[Start of section]

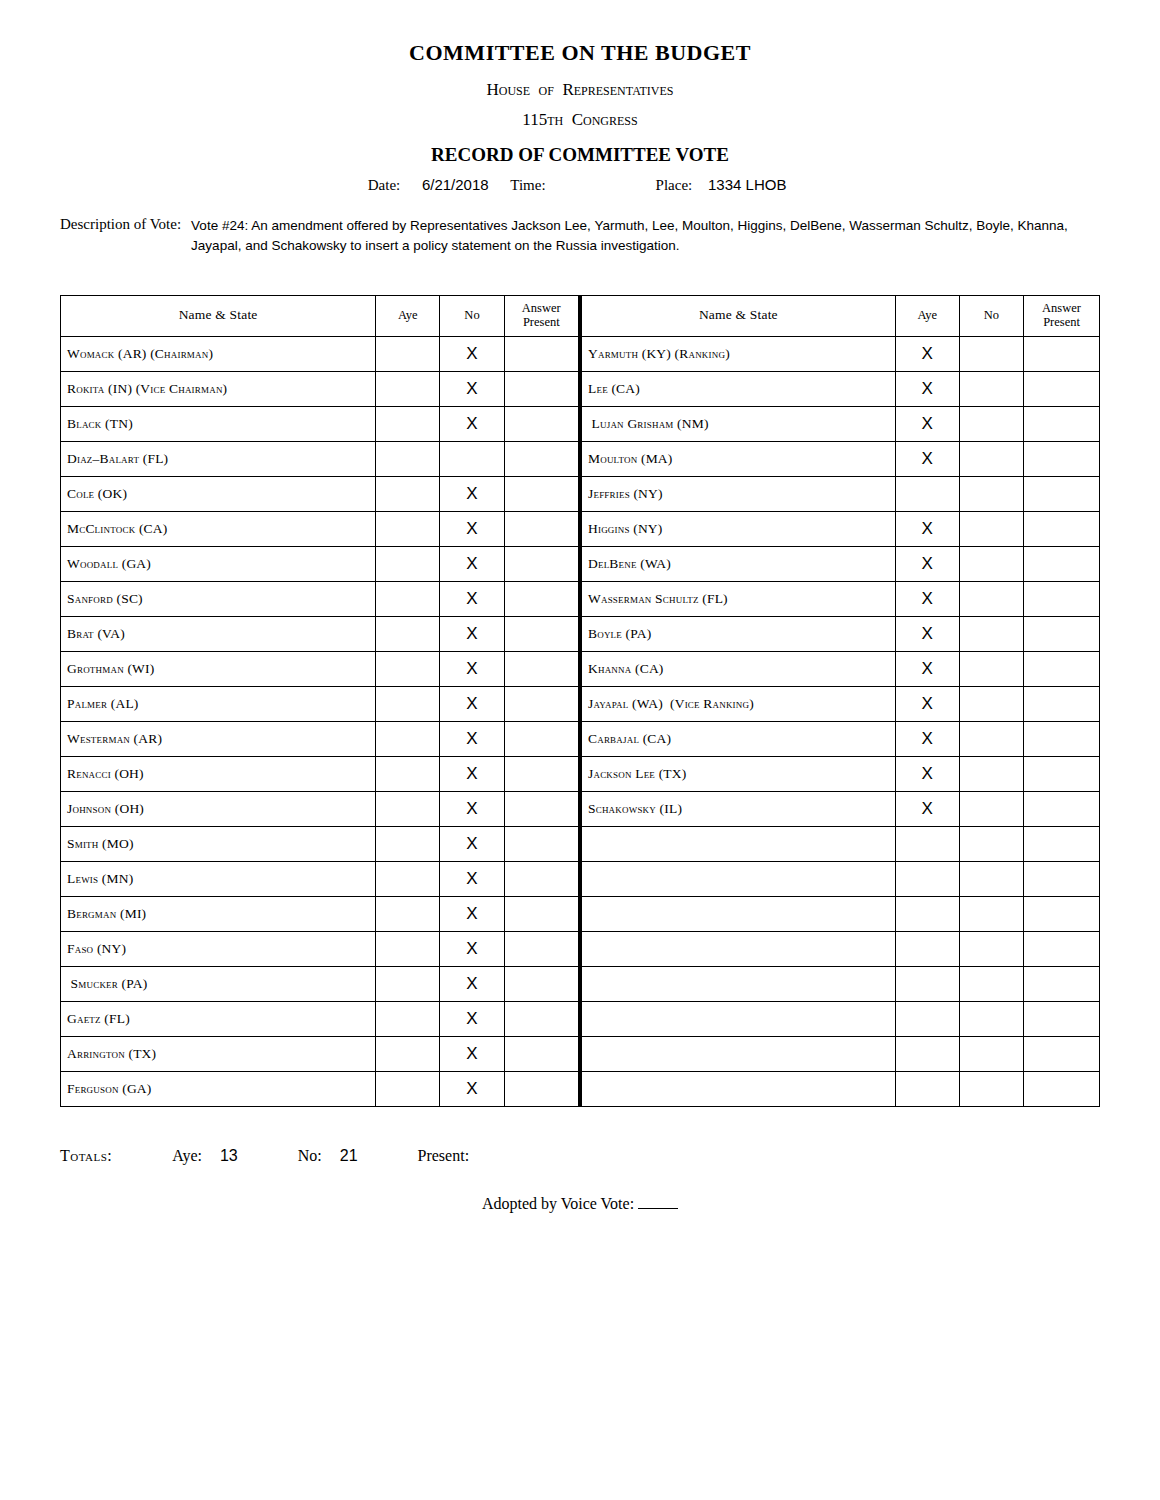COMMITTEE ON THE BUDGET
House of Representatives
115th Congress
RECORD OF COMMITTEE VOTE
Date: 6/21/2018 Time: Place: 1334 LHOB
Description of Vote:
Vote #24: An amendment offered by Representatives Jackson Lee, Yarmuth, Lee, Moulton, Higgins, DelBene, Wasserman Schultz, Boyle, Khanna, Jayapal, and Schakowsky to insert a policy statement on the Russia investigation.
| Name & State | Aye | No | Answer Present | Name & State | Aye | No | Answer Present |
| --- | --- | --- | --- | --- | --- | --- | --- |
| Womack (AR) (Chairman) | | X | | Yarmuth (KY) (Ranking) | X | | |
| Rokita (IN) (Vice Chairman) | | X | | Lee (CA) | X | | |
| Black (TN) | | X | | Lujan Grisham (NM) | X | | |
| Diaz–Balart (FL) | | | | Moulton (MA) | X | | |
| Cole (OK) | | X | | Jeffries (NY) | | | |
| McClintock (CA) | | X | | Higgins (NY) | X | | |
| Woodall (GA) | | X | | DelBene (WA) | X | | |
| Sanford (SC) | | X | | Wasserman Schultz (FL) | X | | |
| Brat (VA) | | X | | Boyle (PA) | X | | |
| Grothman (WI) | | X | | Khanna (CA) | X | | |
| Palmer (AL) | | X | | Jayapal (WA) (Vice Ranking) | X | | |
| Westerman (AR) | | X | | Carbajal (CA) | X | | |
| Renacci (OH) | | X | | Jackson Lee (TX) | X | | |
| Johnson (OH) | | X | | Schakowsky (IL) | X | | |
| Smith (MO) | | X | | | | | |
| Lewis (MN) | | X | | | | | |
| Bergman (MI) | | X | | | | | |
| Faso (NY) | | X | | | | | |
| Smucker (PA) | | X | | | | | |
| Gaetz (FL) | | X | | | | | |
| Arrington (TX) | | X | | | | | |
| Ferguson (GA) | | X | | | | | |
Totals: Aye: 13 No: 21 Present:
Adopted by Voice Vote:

[End of section]
[Start of section]

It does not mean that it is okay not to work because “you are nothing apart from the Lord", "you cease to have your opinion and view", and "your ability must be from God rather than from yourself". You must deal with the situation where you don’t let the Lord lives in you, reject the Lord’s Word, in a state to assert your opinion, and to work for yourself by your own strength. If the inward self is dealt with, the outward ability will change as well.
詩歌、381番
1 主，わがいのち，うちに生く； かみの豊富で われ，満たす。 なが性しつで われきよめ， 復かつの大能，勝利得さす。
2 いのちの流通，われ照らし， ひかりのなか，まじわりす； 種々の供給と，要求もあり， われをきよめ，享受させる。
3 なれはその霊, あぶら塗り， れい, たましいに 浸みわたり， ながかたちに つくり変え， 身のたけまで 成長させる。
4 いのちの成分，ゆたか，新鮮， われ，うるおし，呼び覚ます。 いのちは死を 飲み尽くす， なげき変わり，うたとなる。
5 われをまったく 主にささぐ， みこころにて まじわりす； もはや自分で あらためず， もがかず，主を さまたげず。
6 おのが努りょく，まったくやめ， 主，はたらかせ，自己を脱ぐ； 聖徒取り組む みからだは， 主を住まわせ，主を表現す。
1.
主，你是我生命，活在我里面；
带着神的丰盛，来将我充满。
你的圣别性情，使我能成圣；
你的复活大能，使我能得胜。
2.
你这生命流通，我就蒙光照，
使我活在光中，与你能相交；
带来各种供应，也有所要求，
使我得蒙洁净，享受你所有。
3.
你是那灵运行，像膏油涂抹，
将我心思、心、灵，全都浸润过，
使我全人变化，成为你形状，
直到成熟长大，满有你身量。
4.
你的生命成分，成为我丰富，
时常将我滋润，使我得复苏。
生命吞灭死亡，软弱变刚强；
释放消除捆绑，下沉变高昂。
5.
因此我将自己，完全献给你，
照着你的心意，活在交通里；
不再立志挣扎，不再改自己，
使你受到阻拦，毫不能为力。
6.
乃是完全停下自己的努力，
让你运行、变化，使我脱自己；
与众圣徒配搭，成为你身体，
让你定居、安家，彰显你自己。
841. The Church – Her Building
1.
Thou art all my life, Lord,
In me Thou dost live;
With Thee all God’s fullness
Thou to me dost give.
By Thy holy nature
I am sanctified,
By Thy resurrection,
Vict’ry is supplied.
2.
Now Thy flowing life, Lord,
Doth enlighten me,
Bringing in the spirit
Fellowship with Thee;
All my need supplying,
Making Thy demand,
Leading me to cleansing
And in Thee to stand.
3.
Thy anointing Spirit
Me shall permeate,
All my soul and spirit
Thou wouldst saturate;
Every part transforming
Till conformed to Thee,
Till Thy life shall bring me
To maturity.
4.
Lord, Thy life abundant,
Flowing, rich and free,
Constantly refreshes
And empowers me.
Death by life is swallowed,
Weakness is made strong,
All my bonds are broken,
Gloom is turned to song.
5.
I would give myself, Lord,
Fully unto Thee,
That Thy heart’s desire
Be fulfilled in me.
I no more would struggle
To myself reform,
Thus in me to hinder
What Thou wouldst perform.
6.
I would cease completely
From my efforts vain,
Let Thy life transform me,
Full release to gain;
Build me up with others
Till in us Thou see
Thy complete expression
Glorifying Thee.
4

[End of section]
[Start of section]

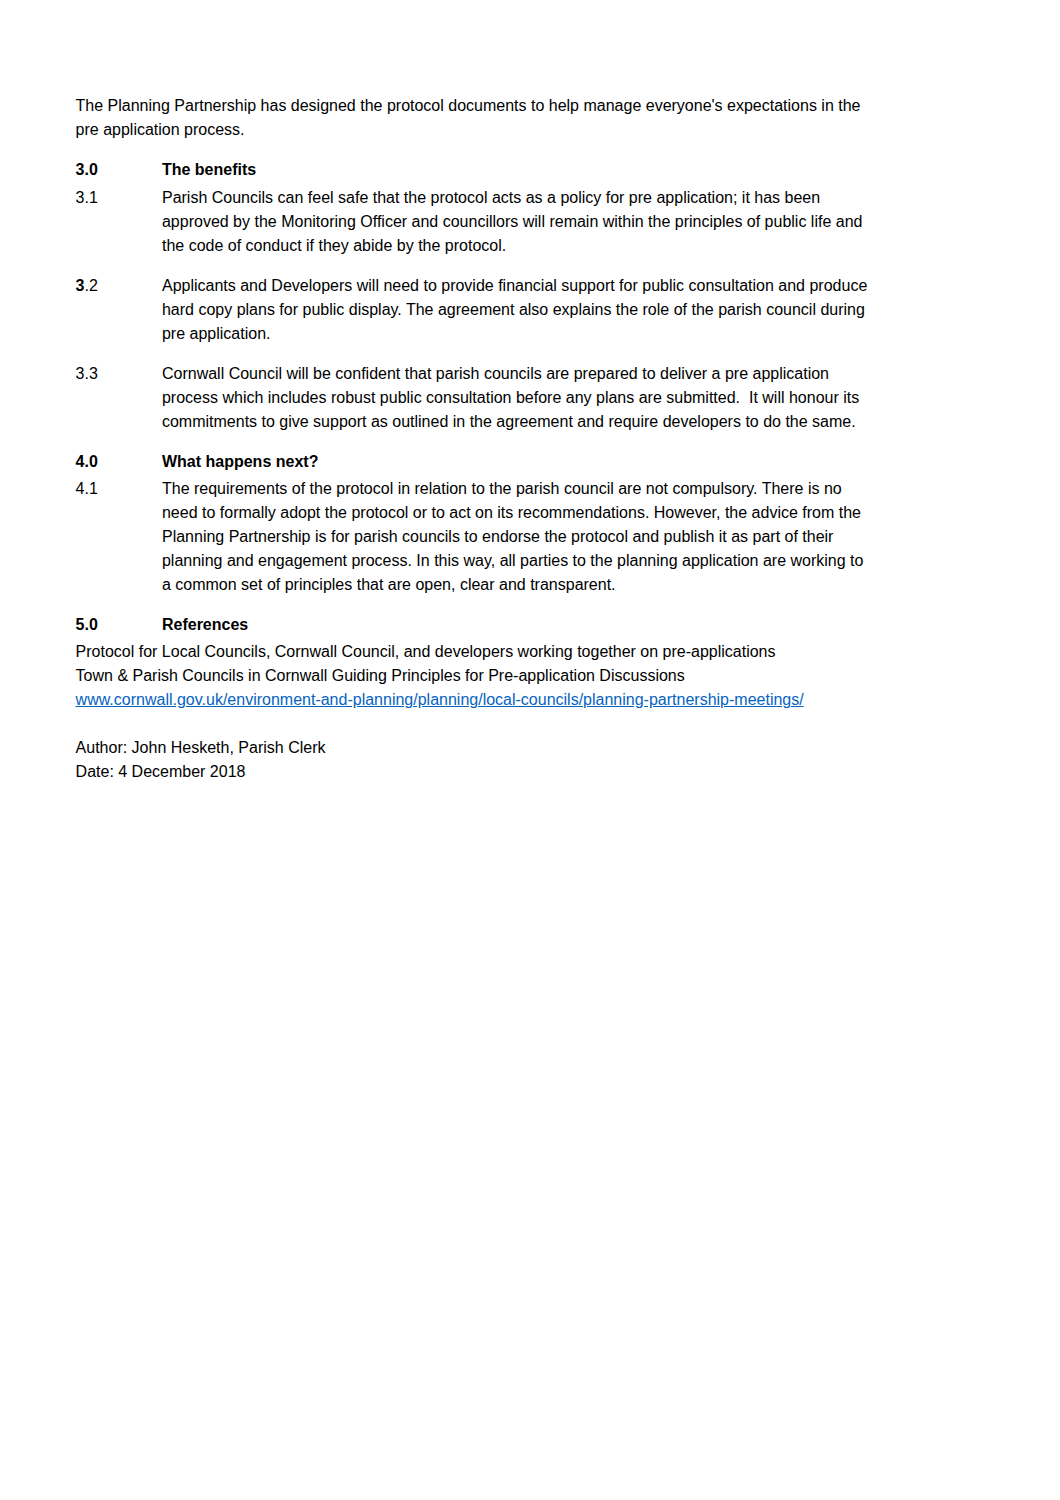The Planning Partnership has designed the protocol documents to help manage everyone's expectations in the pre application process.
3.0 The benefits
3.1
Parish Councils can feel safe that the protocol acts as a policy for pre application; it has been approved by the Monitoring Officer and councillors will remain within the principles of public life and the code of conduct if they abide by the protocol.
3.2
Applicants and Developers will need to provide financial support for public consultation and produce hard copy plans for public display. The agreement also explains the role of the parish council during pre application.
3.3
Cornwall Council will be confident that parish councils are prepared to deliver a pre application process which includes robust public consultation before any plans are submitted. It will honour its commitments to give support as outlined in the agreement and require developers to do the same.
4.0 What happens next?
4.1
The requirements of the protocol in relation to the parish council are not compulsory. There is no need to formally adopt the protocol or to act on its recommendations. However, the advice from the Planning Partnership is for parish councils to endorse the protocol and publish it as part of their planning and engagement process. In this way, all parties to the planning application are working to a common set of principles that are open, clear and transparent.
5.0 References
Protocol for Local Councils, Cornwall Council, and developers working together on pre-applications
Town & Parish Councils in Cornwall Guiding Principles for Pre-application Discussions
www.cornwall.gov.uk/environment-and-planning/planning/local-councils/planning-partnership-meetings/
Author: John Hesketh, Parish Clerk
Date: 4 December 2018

[End of section]

--- Task to carry out ---
Among the records, how many lines include the string "Representatives"? State the number and add nothing.

--- Problem solution ---
2